Tuesday, 12 February 2013
Eugene O'Neill Beyond The Horizon
Eugene O’Neill’s seminal, Pulitzer Prize-winning play, Beyond the Horizon, was written in 1918 but not produced or published until 1920, when it made its debut in New York. Beyond the Horizon was O’Neill’s first successful full-length play, and it signaled a change in American drama. Critics and audiences responded favorably to O’Neill’s dark, tragic vision, which contrasted sharply with the unrealistic, melodramatic plays of the day. The play drew heavily on O’Neill’s own experiences, including his tuberculosis and his sea voyages. During one of these sea trips, he met a Norwegian sailor who criticized his choice of going to sea as opposed to staying on his family’s farm. Taking this idea as a starting point, O’Neill crafted a tale of missed opportunities and failed dreams, involving two brothers. Robert, a poetic but sickly dreamer, wants to go to sea to strengthen his health and see the world. His brother, Andrew, is a born farmer who wants nothing more than to work on his family’s farm. Because they love the same woman, both brothers choose to go against their natures. Robert stays on the farm, and Andrew goes to sea. Enotes
In an article published in the New York Times April 11th 1920, O'Neill talks about the sources for his play Beyond The Horizon .

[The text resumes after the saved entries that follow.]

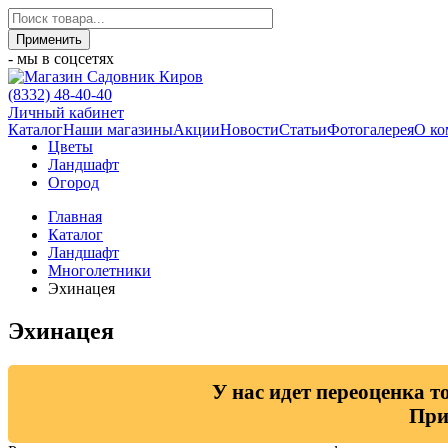
- мы в соцсетях
(8332) 48-40-40
Личный кабинет
Каталог
Наши магазины
Акции
Новости
Статьи
Фотогалерея
О ко
Цветы
Ландшафт
Огород
Главная
Каталог
Ландшафт
Многолетники
Эхинацея
Эхинацея
У нас идет переоценка т
При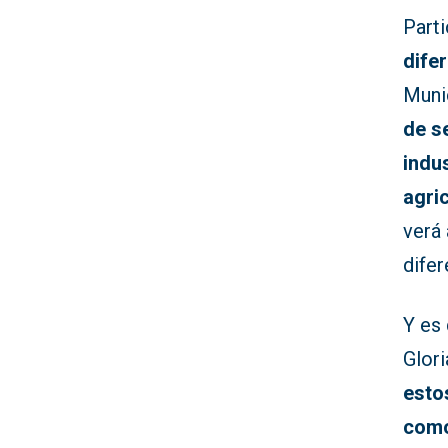
Part
dife
Muni
de s
indus
agric
verá
difer
Y es 
Glori
esto
com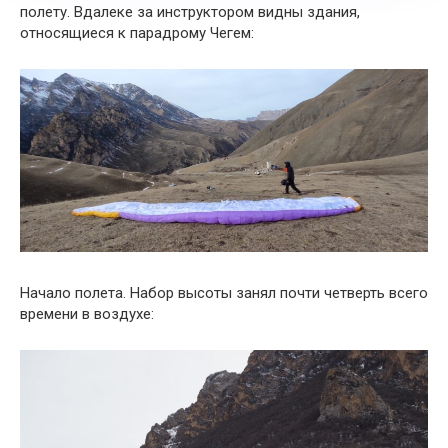
полету. Вдалеке за инструктором видны здания,
относящиеся к парадрому Чегем:
Начало полета. Набор высоты занял почти четверть всего
времени в воздухе: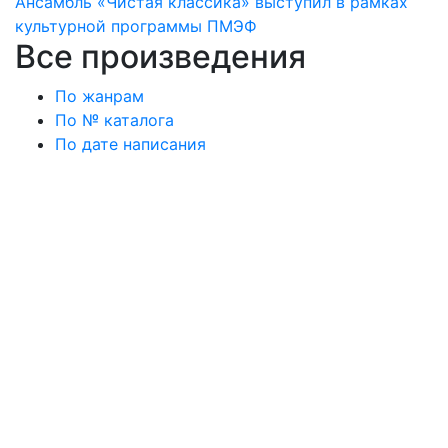
Ансамбль «Чистая классика» выступил в рамках
культурной программы ПМЭФ
Все произведения
По жанрам
По № каталога
По дате написания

O'Neill had got the idea for it from a Norwegian shipmate on the voyage from Buenos Aires to New York:
The sailor habitually cursed the day when he left his farm and went to sea twenty years before. This was a familiar lament among seamen, and O'Neill realized that this man was too much "a creature of the God of Things as They Are" to have stayed at home. But the playwright began to speculate about "a more intellectual, civilized type" in a comparable situation. In such a man, the "inborn craving for the sea's unrest" would be "intellectually diluted into a vague, intangible wanderlust. His powers of resistance, both moral and physical, would also be correspondingly watered." Electronic Eugene O'Neill Archive
Lowry alludes to the New York Times article in Chapter 3 of his first novel Ultramarine when Dana say to Popplereuter ; "Consequently I have in me an inborn craving for the unrest of the sea....Oh, but this craving was not, is not conscious enough, as Petit the poet said, intellectually diluted into a vague, intangible wanderlust" Pg. 96.